There’s always this stage of “preamble” (you know, getting to know each other, sharing embarrassing thoughts, reaching out for advice — the whole shebang) that you have with people when you first get to know them and learn to be comfortable sharing things. And because I love the preamble, I love the people I get to share the preamble with.
Sometimes I HATE that I LOVE to seek deep connections with people — the longer the preamble, the more I get attached to the person, and the more painful things become when the relationship just comes to an end. That becomes ESPECIALLY annoying in a romantic relationship (more accurately, a romantic endeavor) — when the preamble leads to no romantic payoff (not that all preamble NEEDS to be substantiated upon, but it would be dishonest to say I’m not vexed at least a little when things don’t turn out the way I hoped they would), but also because I’m forced to detach myself from these confidants or else I’d STAY attached to someone I no longer can have that kind of relationship with — sometimes, I’m not sure if there was a deep relationship, or if it was just another one of those “missed opportunities,” but it sucks nonetheless.

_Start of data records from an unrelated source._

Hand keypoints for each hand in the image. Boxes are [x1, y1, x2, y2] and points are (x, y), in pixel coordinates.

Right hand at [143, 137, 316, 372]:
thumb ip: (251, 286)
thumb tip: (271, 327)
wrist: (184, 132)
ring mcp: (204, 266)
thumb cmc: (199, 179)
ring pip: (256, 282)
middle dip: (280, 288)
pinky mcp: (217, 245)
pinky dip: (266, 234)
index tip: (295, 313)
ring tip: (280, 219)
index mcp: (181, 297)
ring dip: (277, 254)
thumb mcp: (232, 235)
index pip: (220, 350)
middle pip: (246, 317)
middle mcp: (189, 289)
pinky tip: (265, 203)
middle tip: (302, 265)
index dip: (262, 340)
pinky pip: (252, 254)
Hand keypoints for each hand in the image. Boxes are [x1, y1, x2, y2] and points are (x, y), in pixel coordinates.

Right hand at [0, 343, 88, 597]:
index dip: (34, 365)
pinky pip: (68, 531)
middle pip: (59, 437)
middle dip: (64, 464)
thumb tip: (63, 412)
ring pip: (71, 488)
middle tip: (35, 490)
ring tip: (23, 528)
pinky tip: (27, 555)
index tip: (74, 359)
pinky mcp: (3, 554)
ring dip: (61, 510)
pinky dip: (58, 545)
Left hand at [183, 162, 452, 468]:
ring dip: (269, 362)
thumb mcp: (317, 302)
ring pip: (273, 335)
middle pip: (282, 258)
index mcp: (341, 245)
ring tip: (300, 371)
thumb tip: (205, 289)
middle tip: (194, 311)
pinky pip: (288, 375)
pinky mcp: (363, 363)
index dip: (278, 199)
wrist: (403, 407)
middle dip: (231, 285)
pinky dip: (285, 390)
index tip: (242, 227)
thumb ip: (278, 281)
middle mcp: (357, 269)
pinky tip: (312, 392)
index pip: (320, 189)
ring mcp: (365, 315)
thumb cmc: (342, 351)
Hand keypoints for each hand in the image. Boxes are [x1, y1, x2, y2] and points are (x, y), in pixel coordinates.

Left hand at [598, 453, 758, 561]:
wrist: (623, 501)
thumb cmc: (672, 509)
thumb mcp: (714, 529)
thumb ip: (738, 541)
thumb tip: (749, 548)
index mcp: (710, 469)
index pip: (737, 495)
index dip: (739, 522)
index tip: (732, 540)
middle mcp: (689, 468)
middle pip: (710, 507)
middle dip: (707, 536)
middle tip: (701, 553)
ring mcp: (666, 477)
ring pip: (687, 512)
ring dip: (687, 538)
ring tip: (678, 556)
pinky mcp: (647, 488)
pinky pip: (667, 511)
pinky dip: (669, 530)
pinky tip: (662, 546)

To make matters worse, as the class of twenty four leave, I watch as PERFECTLY fine relationships are forced to “end” — because these people will no longer be an everyday aspect of my life. I haven’t really gotten to the point where I look back at my time at Choate to long for the “good times” because my life’s been on this uphill trajectory for so long. And yet, I’m starting to fear a future without a Toffy, a Danny, a Sophia Kim in my immediate life.

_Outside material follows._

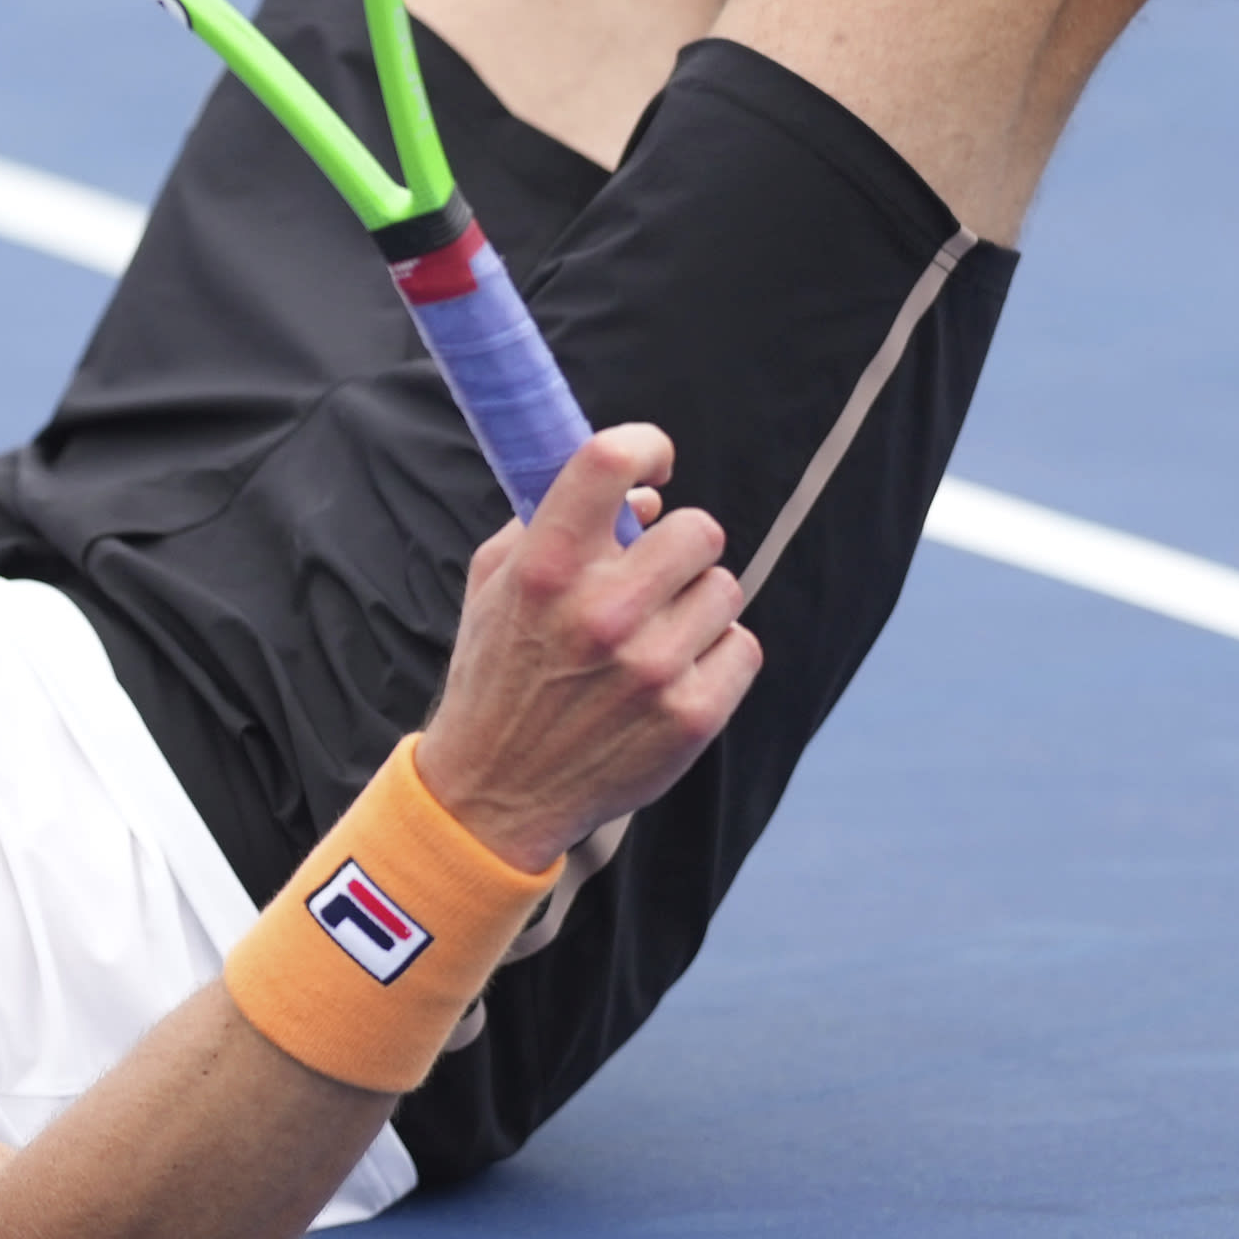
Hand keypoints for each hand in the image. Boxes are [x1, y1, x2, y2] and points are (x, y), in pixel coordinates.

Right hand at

I don’t want them to be absent from my future, but I also can’t let myself be hung up on the past. It pains me to know that the most sustainable relationships are denoted by a willingness to let go and give space with no promise to pick things back up. That promise was guaranteed when they were all a five-minute walk away. But now, the promise becomes muddied by geographic distance, and will be further muddied by time.
I talk about abstaining from romanticization and the importance of moving on in regard to self-harming relationships, but must I follow the same line of logic for relationships that have done me no dirt? But I guess that’s what relationships are. It’s a very “in the moment” thing — there’s no real guarantee that it’ll continue in the same way forever, and if you’re not ok with it, you at least need to be ready for it. The past teases you, trying to convince you that things were better back then, but just because your past was enjoyable doesn’t mean your present can’t be either. Focus less on creating some impressive yet inauthentic history. Instead, focus on soaking up the present, loving the preamble without expecting anything back, and knowing when to move on from the past (and the ideas or people that define it).